Logfile spliting

One logfile
Usually, httpd server are logging requests in one log file.
On NCSA or Apache server, log name is access_log
On CERN server, log name is httpd-log
In the config.pl file, you have to edit : $zip = 0

With traffic increase, most provider now support compressed logfile to save disk space. Some use daily compressed logile, others use monthly compressed logfiles. W3Perl is able to cope with both of them.


Multi logfiles
Select in the configuration file the filename log format you are using.

Log filename string can be whatever you want :

  • prefixlog is the constant string in your logfile (ex : access_log),
  • day is a two digits number (from 01 to 31),
  • smallday is a number (from 1 to 31),
  • month is a 2 digits number (from 01 to 12),
  • smallmonth is a number (from 1 to 12),
  • lettermonth is a 3 letters string with first upper (from Jan to Dec),
  • year is 4 digits number (ex : 1998)
  • smallyear is 2 digits number (ex : 98)
  • rotate is the Apache rotation index number (ex : 4)
  • and suffix is the compression extension used by on your system (ex : gz or zip).

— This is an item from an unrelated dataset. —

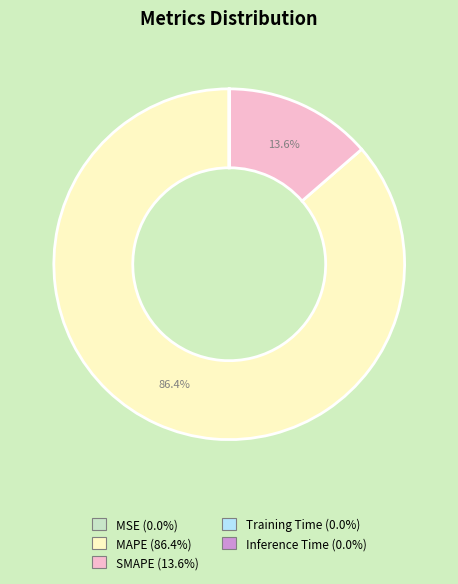

What percentage is NOT represented by MAPE?

13.6%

Example of supported string filename :

  • access.log.2.gz : %prefixlog.%smallmonth
  • access_log.1998Mar.gz : %prefixlog.%year%lettermonth
  • 1998.03.10.raw.zip : %year.%month.%day.%prefixlog
  • log.03-12-1998.gz : %prefixlog.%day-%month-%year
  • in.9904 : %prefixlog.%smallyear%month

One file One file compressed Apache rotation Daily Daily compressed Monthly Monthly compressed
%prefixlog %prefixlog %prefixlog.%rotate %prefixlog.%year%month%day %prefixlog.%lettermonth-%day-%year %prefixlog.%year%month %prefixlog.%smallyear-%lettermonth
access_log access_log.gz access.log.4.gz
access.log.3.gz
access.log.2.gz
access.log.1
access.log
access_log.19990303
access_log.19990304
access_log.19990305
access_log.19990306
access_log
access.Apr-22-1999.zip
access.Apr-23-1999.zip
access.Apr-24-1999.zip
access.Apr-25-1999.zip
access
access_log.199903
access_log.199904
access_log.199905
access_log.199906
access_log
access_log.99-Oct.gz
access_log.99-Nov.gz
access_log.99-Dec.gz
access_log.00-Jan.gz
access_log


Compressed files
A number of ISP are providing logfile in a compressed format to save space.
Use $zip = 1 to tell W3Perl you are using compressed logfiles.
If $zipcut is set to 1, the package will search for monthly compressed logfiles, is set to 2 in the configuration file, daily logfiles will be used. Setting this value to 3 mean you're using Apache rotation logfiles.


Save space
If you are using one big logfile and want to save disk space, you can use squeezelog to cut and compress the log file each month. Compression rate is around 90% of the initial file saving a lots of disk space.
These replace the rotate-log utility provided with httpd server. If you are running IIS, using a monthly logfile would be my best choice.
W3Perl will also run faster as it will have only to scan the current month logfile.

You need to edit squeezelog file and configure it with your own system. The prog should be added in your crontab and executed once every first day of each month.

Example :
01 00 1 * * /usr/local/bin/perl /norfolk/www-data/w3perl/squeezelog

(if the logfiles are owned by root, you should ask your administration system to install squeezelog).